На этом заканчивалась директива СНБ 20/1, которая вызвала неистовый восторг Белого дома и легла в основу американской политики в отношении Советского Союза. Во многом и очень многом, даже в нумерации, она сходилась с директивой № 21, отданной примерно за восемь лет до этого Гитлером о плане «Барбаросса»…
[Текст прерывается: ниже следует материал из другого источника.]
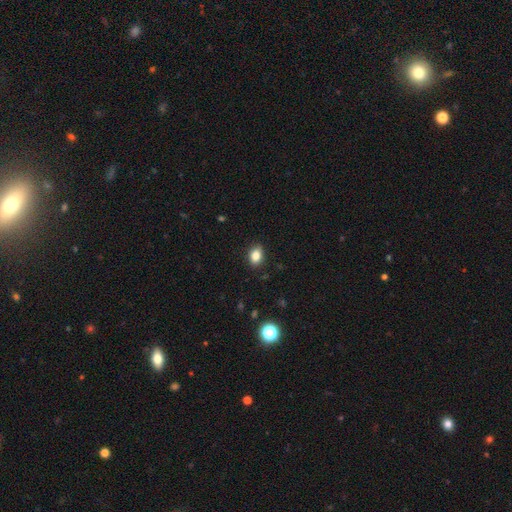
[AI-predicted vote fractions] This appears to be a smooth galaxy with no disk features (83%) that is in between round and cigar-shaped (76%). Merging: none (86%).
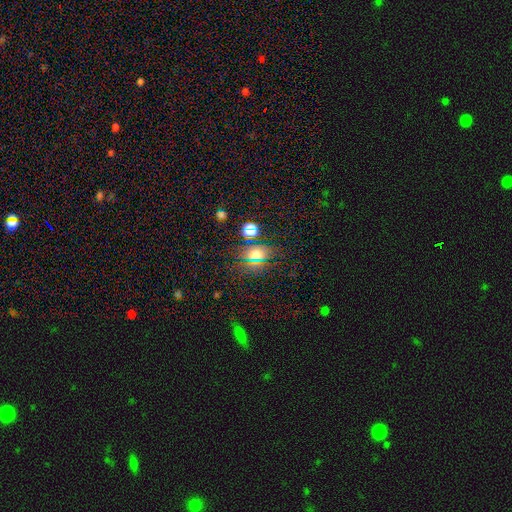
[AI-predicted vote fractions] This is possibly a smooth galaxy (58%). How rounded: possibly round (55%). Merging: likely none (75%).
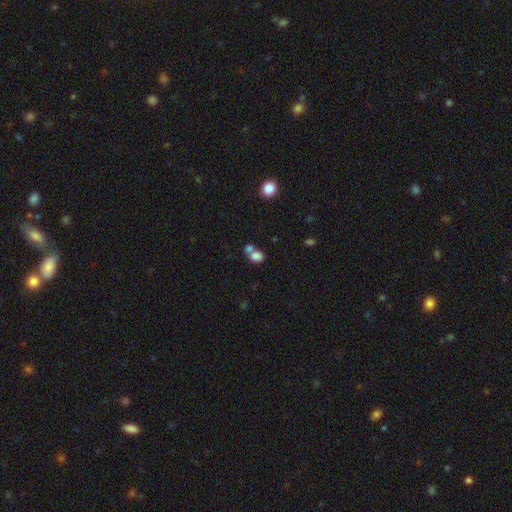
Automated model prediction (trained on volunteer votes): Smooth or featured? Predicted: smooth (p=0.81). How rounded? Predicted: in between (p=0.59). Merging? Predicted: merger (p=0.51).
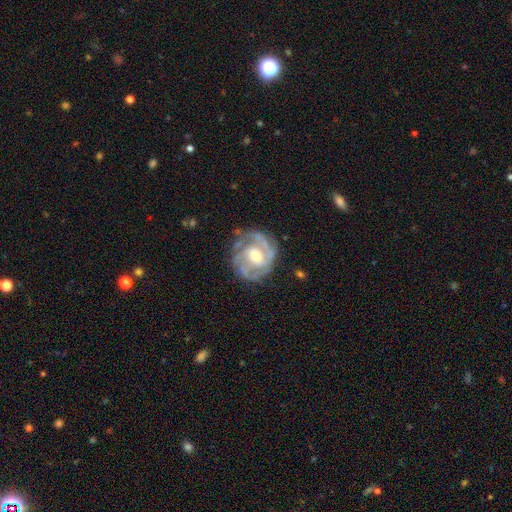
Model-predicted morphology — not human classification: type=featured or disk (87%); edge-on=no (98%); bar=no (45%); spiral arms=yes (94%); winding=tight (57%); arm count=2 (40%); bulge=moderate (66%); merging=none (74%).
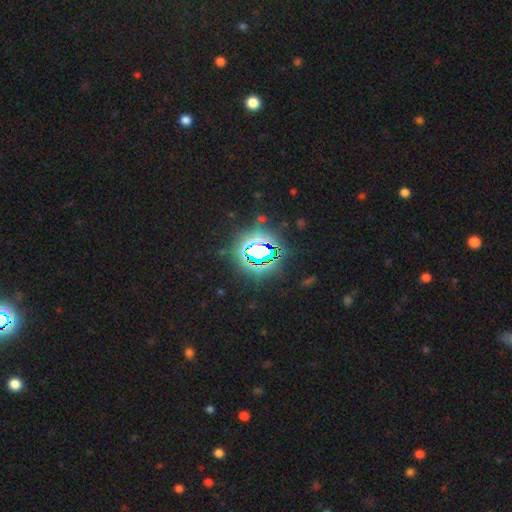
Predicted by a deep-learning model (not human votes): This appears to be a star or artifact, not a galaxy (78%).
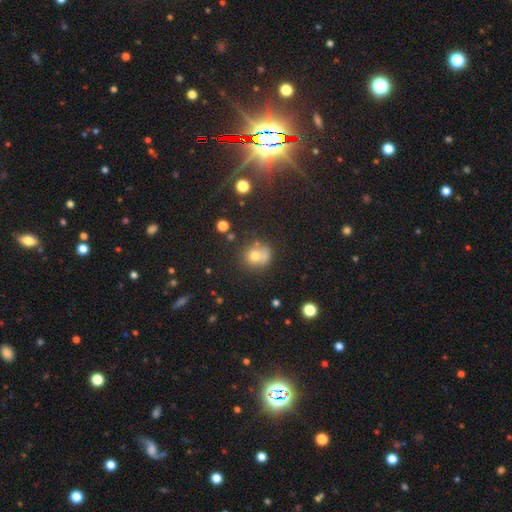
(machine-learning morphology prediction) Smooth or featured? smooth (62%)
How rounded? round (78%)
Merging? none (52%)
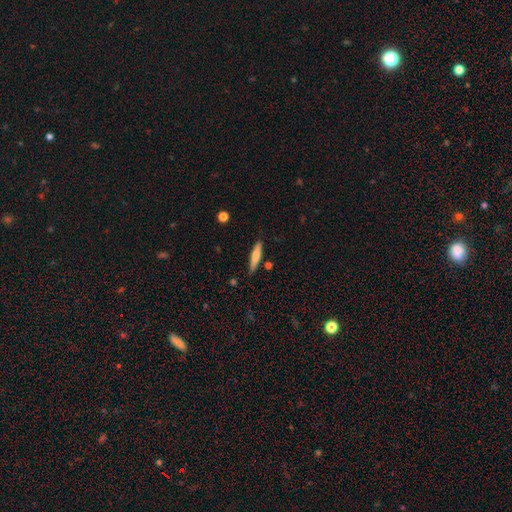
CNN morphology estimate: The model was most divided on "smooth or featured": smooth: 66%, featured or disk: 28%, star or artifact: 6%. More confident: how rounded — cigar-shaped (86%); merging — none (84%).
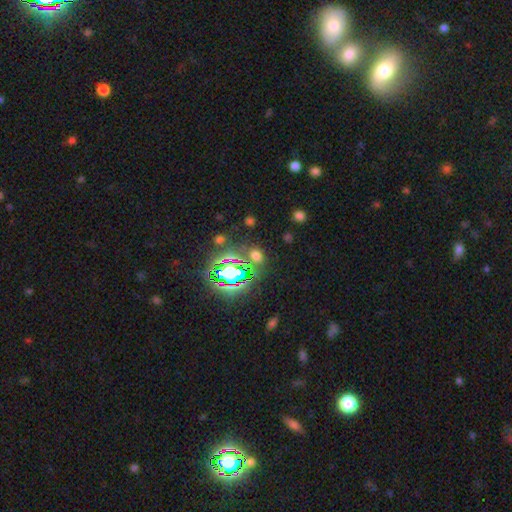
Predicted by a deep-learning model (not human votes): Smooth or featured? star or artifact (47%)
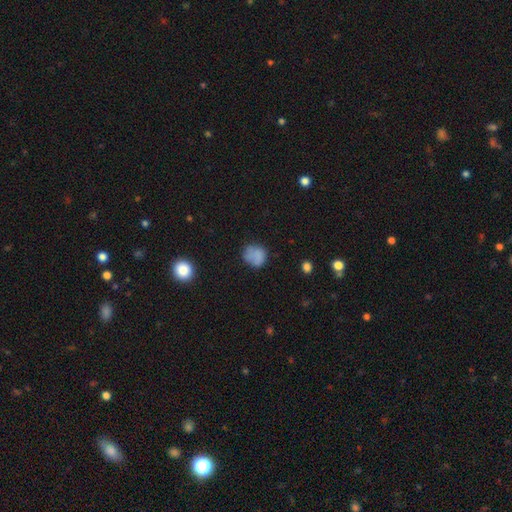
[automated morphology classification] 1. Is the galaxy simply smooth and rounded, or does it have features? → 78% smooth, 11% star or artifact, 11% featured or disk.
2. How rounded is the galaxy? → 73% round, 26% in between, 1% cigar-shaped.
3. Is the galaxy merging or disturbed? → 60% none, 26% minor disturbance, 10% major disturbance, 4% merger.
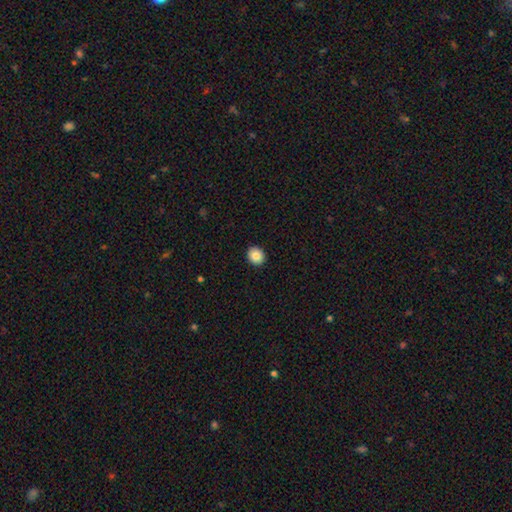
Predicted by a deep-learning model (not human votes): A smooth galaxy with no disk features (86%) that is round (77%). Merging: none (92%).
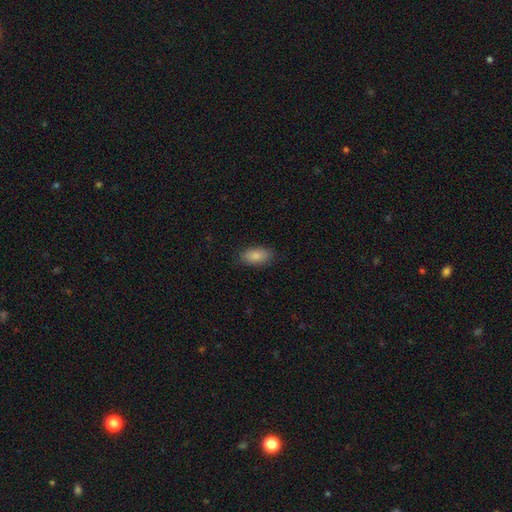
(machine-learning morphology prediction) A smooth galaxy with no disk features (87%) that is in between round and cigar-shaped (91%). Merging: none (84%).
Впрочем, вопрос о приоритете геноцида в отношении тех, кто считается противником, не так прост. Директива СНБ 20/1 полностью соответствовала американской традиции ведения войны, которой восхищался не кто иной, как Гитлер. В его новейшей биографии, написанной американским историком Дж. Толандом, сказано: «Гитлер утверждал, что свои идеи создания концентрационных лагерей и целесообразности геноцида он почерпнул из изучения истории… США. Он восхищался, что… в свое время на Диком Западе были созданы лагеря для индейцев. Перед своими приближенными он часто восхвалял эффективность американской техники физического истребления – голодом и навязыванием борьбы в условиях неравенства сил» [49]. Журнал «Ньюсуик» восхвалил эту книгу как «первую работу, которую должен прочитать каждый, интересующийся Гитлером… В ней сообщается много нового», а автор был удостоен в США премии Пулитцера. Вот и учтем это «новое»!
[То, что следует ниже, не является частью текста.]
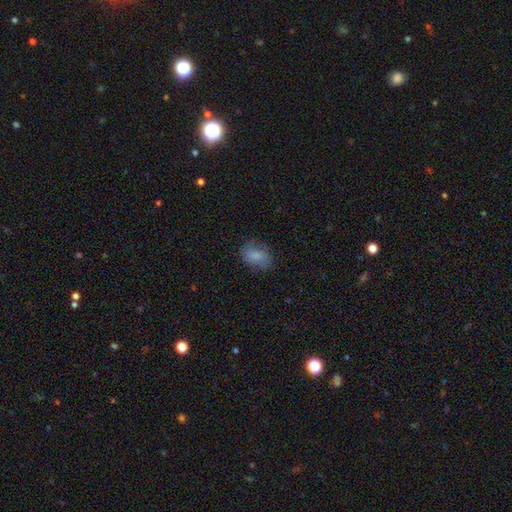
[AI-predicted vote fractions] This is clearly a smooth galaxy (81%). How rounded: likely in between (79%). Merging: likely none (73%).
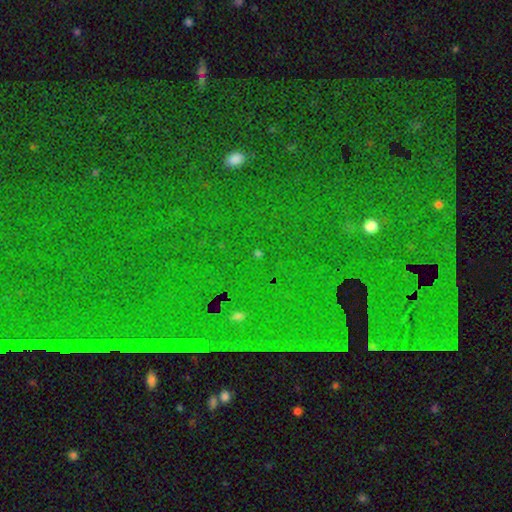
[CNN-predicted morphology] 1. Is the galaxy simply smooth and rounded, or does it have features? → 83% star or artifact, 9% smooth, 7% featured or disk.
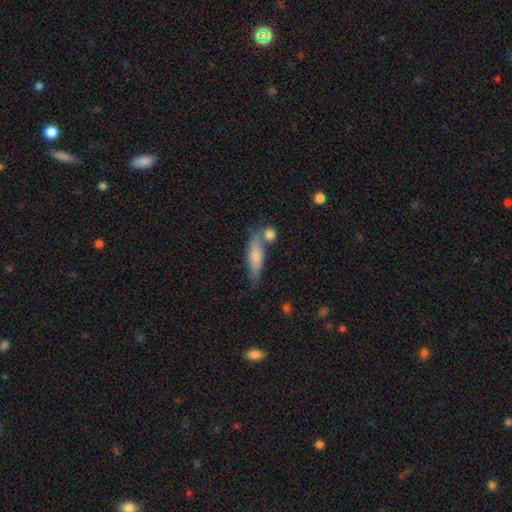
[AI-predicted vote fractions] Overall: smooth (73%). How rounded: cigar-shaped (63%; in between 34%). Merging: none (62%).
Соединенные Штаты в 1948 году брали курс на развязывание агрессивной войны против Советского Союза в самом ближайшем будущем. Непосредственные задачи военного планирования потребовали изложения описанного документа лаконичным языком, дабы довести его в качестве руководства до сведения командования вооруженных сил. Это взяли на себя члены Совета национальной безопасности: вице-президент СНБ А. Баркли, государственный секретарь Дж. Маршалл, министр обороны Дж. Форрестол, военный министр К. Ройал, министр военно-морского флота Д. Салливан, министр авиации С. Саймингтон, директор ЦРУ контр-адмирал Р. Хилленкоттер, директор управления национальных ресурсов Д. Стилмен и исполнительный секретарь СНБ адмирал С. Соуэрс [50].
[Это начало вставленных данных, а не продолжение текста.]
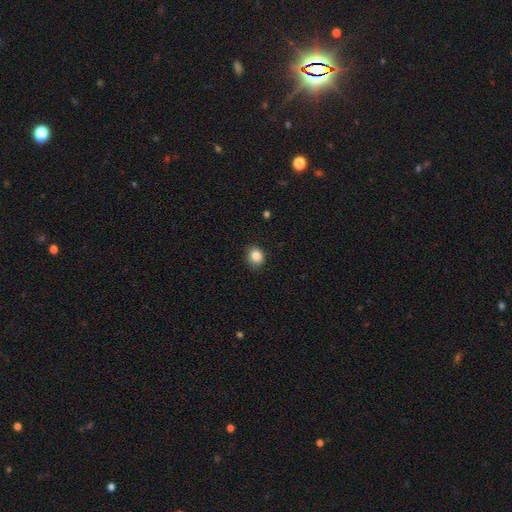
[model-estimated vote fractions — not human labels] Overall: smooth (85%). How rounded: round (72%). Merging: none (86%).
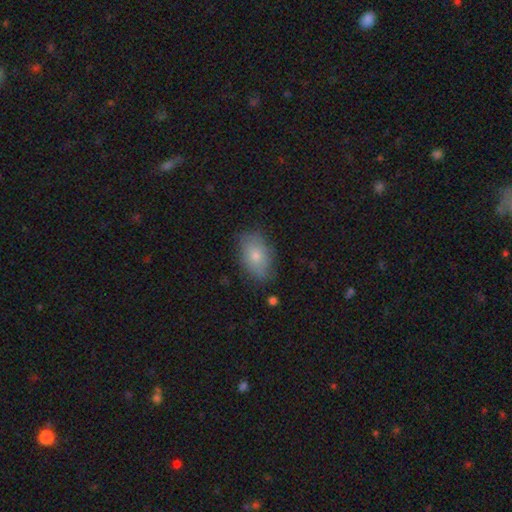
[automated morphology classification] smooth_or_featured: smooth (p=0.73) [alt: featured or disk p=0.19]
how_rounded: in between (p=0.89) [alt: round p=0.09]
merging: none (p=0.81) [alt: minor disturbance p=0.15]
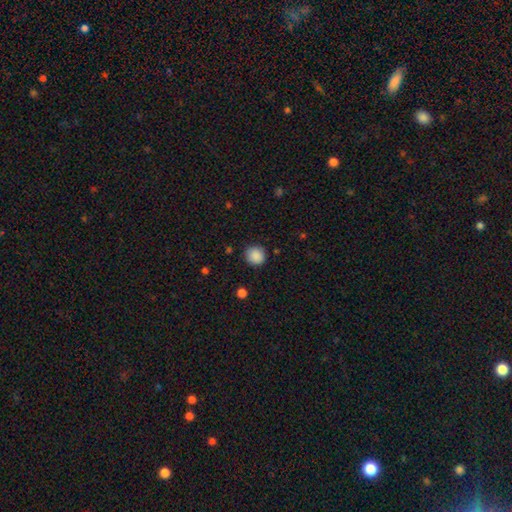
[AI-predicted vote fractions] Smooth or featured?
  - smooth: 88% *
  - star or artifact: 9%
  - featured or disk: 3%
How rounded?
  - round: 90% *
  - in between: 9%
  - cigar-shaped: 1%
Merging?
  - none: 87% *
  - minor disturbance: 9%
  - major disturbance: 3%
  - merger: 1%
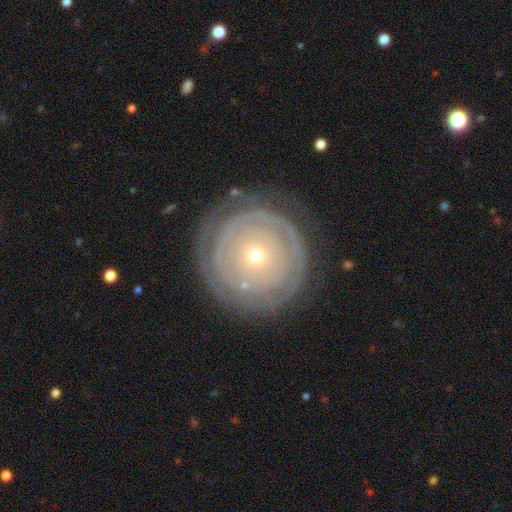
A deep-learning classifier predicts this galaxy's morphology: featured or disk 71%, smooth 23%, star or artifact 6%. Down the decision tree: edge-on disk — no (96%); bar — no (89%); spiral arms — yes (64%); bulge size — small (74%); merging — none (80%).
Внушительный авторский коллектив несколько месяцев трудился над собственной версией директивы СНБ-20/1, в конечном итоге сократив ее ровно в четыре раза. Конечный вариант, предложенный Трумэну и утвержденный им 23 ноября 1948 года как директива СНБ 20/4, воспроизводил все основные положения предшествовавшей директивы, немного подпорченные канцелярским стилем высокопоставленных авторов. Конечно, они и их помощники в совокупности не обладали литературным даром главы совета планирования политики, где была сочинена директива СНБ 20/1.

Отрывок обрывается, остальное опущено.